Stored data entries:
++++++
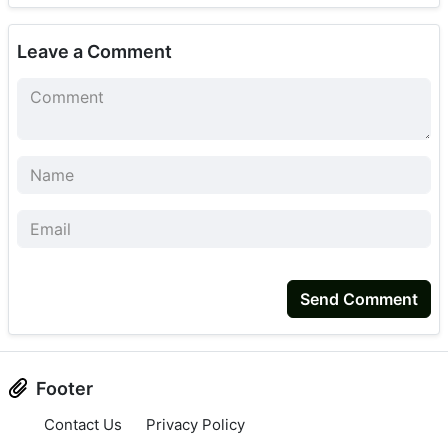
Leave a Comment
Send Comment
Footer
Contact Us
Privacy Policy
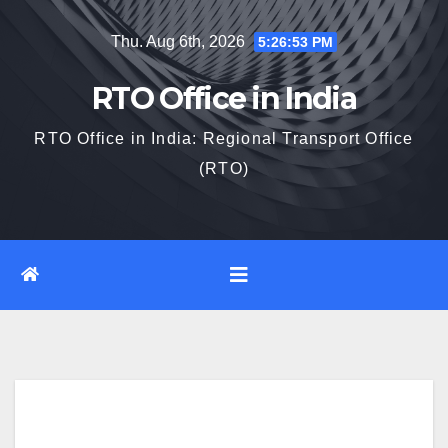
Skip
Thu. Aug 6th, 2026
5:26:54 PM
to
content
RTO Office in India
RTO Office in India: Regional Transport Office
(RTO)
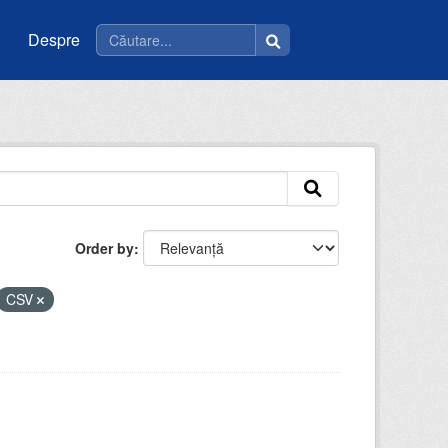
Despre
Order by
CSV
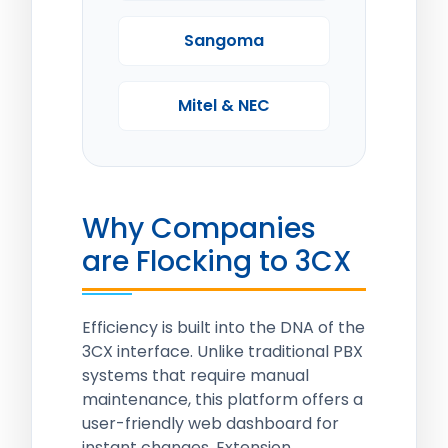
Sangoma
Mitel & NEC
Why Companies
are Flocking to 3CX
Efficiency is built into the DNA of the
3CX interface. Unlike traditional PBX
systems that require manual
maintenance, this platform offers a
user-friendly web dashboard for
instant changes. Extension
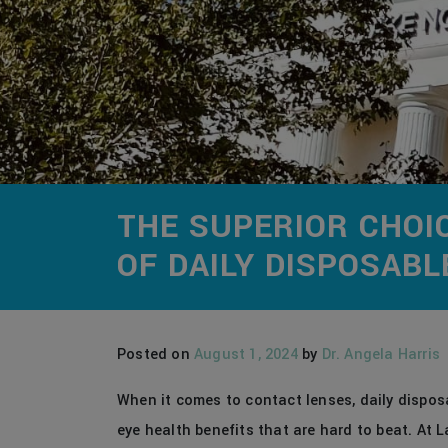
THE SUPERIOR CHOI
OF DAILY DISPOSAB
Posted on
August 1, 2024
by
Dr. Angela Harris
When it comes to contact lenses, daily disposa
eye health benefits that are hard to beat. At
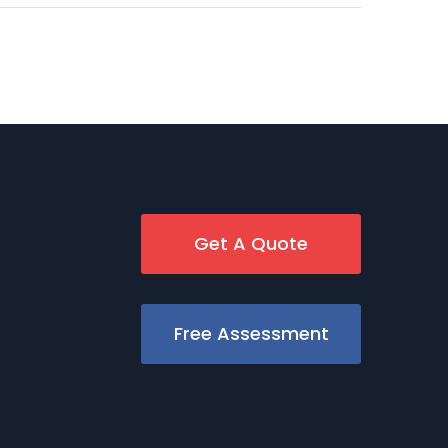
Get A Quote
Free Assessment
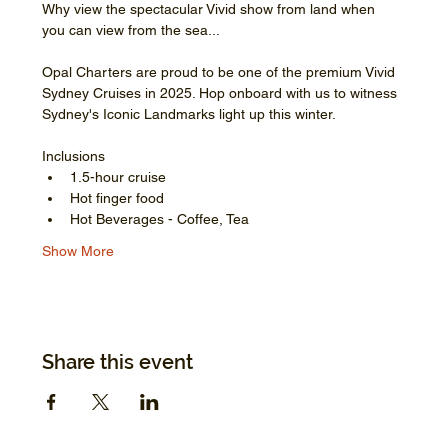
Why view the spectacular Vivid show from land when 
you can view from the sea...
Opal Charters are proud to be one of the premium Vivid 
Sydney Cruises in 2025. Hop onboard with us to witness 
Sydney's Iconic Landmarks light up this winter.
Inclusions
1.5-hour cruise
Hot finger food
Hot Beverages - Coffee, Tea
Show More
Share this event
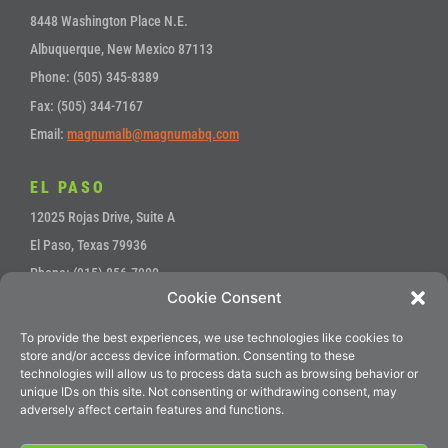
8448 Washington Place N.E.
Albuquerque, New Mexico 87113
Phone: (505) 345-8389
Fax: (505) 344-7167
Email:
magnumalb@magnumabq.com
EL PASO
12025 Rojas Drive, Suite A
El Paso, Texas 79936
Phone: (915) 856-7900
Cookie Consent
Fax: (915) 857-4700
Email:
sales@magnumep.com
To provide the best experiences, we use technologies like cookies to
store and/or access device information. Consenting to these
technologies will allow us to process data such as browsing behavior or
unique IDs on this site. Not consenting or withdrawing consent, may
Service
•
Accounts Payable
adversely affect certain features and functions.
++++++
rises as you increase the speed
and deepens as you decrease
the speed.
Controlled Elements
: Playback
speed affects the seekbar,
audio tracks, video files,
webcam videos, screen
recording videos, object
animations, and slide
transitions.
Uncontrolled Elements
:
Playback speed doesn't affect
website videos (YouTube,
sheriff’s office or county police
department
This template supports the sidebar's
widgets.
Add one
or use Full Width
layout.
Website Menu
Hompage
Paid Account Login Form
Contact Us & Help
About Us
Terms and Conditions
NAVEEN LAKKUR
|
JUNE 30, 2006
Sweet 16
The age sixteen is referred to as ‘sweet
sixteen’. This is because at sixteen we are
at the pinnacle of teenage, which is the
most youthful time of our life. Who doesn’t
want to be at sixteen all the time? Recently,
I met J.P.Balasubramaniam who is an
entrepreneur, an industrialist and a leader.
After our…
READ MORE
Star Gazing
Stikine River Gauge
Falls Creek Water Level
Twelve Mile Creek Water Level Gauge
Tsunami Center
++++++
Problem to solve: Where the data above reaches the line holding "at the pinnacle of teenage, which is the", begin printing, and stop after the line holding "Tsunami Center". Each line must be reproduced exactly, with nothing else added.

Output for this exercise:
at the pinnacle of teenage, which is the
most youthful time of our life. Who doesn’t
want to be at sixteen all the time? Recently,
I met J.P.Balasubramaniam who is an
entrepreneur, an industrialist and a leader.
After our…
READ MORE
Star Gazing
Stikine River Gauge
Falls Creek Water Level
Twelve Mile Creek Water Level Gauge
Tsunami Center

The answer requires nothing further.